The response must be a precise copy of the records that follow.

▶ **Data in this exercise**
────────────────────

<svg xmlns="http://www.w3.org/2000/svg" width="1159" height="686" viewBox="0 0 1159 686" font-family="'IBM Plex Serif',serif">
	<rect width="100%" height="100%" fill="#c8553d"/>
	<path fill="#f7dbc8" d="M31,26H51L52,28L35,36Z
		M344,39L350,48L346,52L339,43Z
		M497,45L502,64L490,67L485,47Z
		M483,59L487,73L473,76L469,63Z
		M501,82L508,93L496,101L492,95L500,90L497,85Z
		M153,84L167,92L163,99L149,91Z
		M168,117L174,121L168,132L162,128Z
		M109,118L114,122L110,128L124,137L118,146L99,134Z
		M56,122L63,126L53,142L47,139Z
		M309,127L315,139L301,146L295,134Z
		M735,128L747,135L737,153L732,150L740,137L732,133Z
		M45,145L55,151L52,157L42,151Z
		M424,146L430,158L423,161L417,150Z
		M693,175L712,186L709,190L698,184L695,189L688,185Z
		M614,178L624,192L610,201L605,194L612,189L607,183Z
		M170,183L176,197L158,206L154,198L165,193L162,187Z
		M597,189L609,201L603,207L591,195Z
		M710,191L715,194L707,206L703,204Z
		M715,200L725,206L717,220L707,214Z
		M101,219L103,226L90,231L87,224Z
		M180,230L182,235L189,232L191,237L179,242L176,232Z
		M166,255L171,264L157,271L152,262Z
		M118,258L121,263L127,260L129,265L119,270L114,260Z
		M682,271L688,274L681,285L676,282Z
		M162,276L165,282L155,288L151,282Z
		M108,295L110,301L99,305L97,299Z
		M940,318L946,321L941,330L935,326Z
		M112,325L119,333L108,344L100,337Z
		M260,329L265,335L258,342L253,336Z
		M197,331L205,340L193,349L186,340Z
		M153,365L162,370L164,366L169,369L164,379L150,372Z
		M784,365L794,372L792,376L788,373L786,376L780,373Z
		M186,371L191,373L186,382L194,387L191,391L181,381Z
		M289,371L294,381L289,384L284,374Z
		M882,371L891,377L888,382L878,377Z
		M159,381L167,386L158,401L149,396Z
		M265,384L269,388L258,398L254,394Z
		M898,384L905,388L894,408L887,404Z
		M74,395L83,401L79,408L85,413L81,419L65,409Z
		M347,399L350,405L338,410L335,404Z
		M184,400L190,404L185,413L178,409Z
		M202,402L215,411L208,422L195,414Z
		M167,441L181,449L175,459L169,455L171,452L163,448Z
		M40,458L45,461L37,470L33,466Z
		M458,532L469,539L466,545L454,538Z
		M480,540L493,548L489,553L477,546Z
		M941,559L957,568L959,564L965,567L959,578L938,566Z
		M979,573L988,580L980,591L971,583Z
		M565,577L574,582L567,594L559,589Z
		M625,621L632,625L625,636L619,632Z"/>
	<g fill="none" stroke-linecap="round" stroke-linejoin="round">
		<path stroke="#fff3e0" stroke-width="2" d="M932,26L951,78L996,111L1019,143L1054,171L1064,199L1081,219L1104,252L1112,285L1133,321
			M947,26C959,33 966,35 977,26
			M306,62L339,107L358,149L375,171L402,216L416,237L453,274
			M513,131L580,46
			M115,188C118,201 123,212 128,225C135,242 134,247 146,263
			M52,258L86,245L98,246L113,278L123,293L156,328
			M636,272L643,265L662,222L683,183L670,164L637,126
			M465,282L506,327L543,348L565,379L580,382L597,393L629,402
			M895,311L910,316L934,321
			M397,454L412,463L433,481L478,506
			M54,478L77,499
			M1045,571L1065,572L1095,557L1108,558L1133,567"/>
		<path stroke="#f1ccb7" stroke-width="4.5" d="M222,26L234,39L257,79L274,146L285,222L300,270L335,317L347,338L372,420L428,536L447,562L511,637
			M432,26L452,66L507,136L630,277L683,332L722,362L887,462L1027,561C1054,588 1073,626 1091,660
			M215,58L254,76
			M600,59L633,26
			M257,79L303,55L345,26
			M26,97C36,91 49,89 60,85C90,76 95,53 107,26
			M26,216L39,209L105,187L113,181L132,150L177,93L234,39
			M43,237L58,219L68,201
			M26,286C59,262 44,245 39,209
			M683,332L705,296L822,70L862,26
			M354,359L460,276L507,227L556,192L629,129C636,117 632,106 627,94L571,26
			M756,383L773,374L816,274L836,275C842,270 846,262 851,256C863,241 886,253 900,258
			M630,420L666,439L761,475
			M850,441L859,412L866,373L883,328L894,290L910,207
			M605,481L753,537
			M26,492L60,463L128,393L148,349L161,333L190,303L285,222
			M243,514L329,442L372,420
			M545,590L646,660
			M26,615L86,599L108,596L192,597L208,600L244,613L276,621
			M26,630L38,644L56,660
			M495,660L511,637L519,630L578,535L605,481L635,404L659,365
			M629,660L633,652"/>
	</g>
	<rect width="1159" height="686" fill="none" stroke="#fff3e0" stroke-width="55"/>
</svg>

────────────────────

▶ **Answer**
<svg xmlns="http://www.w3.org/2000/svg" width="1159" height="686" viewBox="0 0 1159 686" font-family="'IBM Plex Serif',serif">
	<rect width="100%" height="100%" fill="#c8553d"/>
	<path fill="#f7dbc8" d="M31,26H51L52,28L35,36Z
		M344,39L350,48L346,52L339,43Z
		M497,45L502,64L490,67L485,47Z
		M483,59L487,73L473,76L469,63Z
		M501,82L508,93L496,101L492,95L500,90L497,85Z
		M153,84L167,92L163,99L149,91Z
		M168,117L174,121L168,132L162,128Z
		M109,118L114,122L110,128L124,137L118,146L99,134Z
		M56,122L63,126L53,142L47,139Z
		M309,127L315,139L301,146L295,134Z
		M735,128L747,135L737,153L732,150L740,137L732,133Z
		M45,145L55,151L52,157L42,151Z
		M424,146L430,158L423,161L417,150Z
		M693,175L712,186L709,190L698,184L695,189L688,185Z
		M614,178L624,192L610,201L605,194L612,189L607,183Z
		M170,183L176,197L158,206L154,198L165,193L162,187Z
		M597,189L609,201L603,207L591,195Z
		M710,191L715,194L707,206L703,204Z
		M715,200L725,206L717,220L707,214Z
		M101,219L103,226L90,231L87,224Z
		M180,230L182,235L189,232L191,237L179,242L176,232Z
		M166,255L171,264L157,271L152,262Z
		M118,258L121,263L127,260L129,265L119,270L114,260Z
		M682,271L688,274L681,285L676,282Z
		M162,276L165,282L155,288L151,282Z
		M108,295L110,301L99,305L97,299Z
		M940,318L946,321L941,330L935,326Z
		M112,325L119,333L108,344L100,337Z
		M260,329L265,335L258,342L253,336Z
		M197,331L205,340L193,349L186,340Z
		M153,365L162,370L164,366L169,369L164,379L150,372Z
		M784,365L794,372L792,376L788,373L786,376L780,373Z
		M186,371L191,373L186,382L194,387L191,391L181,381Z
		M289,371L294,381L289,384L284,374Z
		M882,371L891,377L888,382L878,377Z
		M159,381L167,386L158,401L149,396Z
		M265,384L269,388L258,398L254,394Z
		M898,384L905,388L894,408L887,404Z
		M74,395L83,401L79,408L85,413L81,419L65,409Z
		M347,399L350,405L338,410L335,404Z
		M184,400L190,404L185,413L178,409Z
		M202,402L215,411L208,422L195,414Z
		M167,441L181,449L175,459L169,455L171,452L163,448Z
		M40,458L45,461L37,470L33,466Z
		M458,532L469,539L466,545L454,538Z
		M480,540L493,548L489,553L477,546Z
		M941,559L957,568L959,564L965,567L959,578L938,566Z
		M979,573L988,580L980,591L971,583Z
		M565,577L574,582L567,594L559,589Z
		M625,621L632,625L625,636L619,632Z"/>
	<g fill="none" stroke-linecap="round" stroke-linejoin="round">
		<path stroke="#fff3e0" stroke-width="2" d="M932,26L951,78L996,111L1019,143L1054,171L1064,199L1081,219L1104,252L1112,285L1133,321
			M947,26C959,33 966,35 977,26
			M306,62L339,107L358,149L375,171L402,216L416,237L453,274
			M513,131L580,46
			M115,188C118,201 123,212 128,225C135,242 134,247 146,263
			M52,258L86,245L98,246L113,278L123,293L156,328
			M636,272L643,265L662,222L683,183L670,164L637,126
			M465,282L506,327L543,348L565,379L580,382L597,393L629,402
			M895,311L910,316L934,321
			M397,454L412,463L433,481L478,506
			M54,478L77,499
			M1045,571L1065,572L1095,557L1108,558L1133,567"/>
		<path stroke="#f1ccb7" stroke-width="4.5" d="M222,26L234,39L257,79L274,146L285,222L300,270L335,317L347,338L372,420L428,536L447,562L511,637
			M432,26L452,66L507,136L630,277L683,332L722,362L887,462L1027,561C1054,588 1073,626 1091,660
			M215,58L254,76
			M600,59L633,26
			M257,79L303,55L345,26
			M26,97C36,91 49,89 60,85C90,76 95,53 107,26
			M26,216L39,209L105,187L113,181L132,150L177,93L234,39
			M43,237L58,219L68,201
			M26,286C59,262 44,245 39,209
			M683,332L705,296L822,70L862,26
			M354,359L460,276L507,227L556,192L629,129C636,117 632,106 627,94L571,26
			M756,383L773,374L816,274L836,275C842,270 846,262 851,256C863,241 886,253 900,258
			M630,420L666,439L761,475
			M850,441L859,412L866,373L883,328L894,290L910,207
			M605,481L753,537
			M26,492L60,463L128,393L148,349L161,333L190,303L285,222
			M243,514L329,442L372,420
			M545,590L646,660
			M26,615L86,599L108,596L192,597L208,600L244,613L276,621
			M26,630L38,644L56,660
			M495,660L511,637L519,630L578,535L605,481L635,404L659,365
			M629,660L633,652"/>
	</g>
	<rect width="1159" height="686" fill="none" stroke="#fff3e0" stroke-width="55"/>
</svg>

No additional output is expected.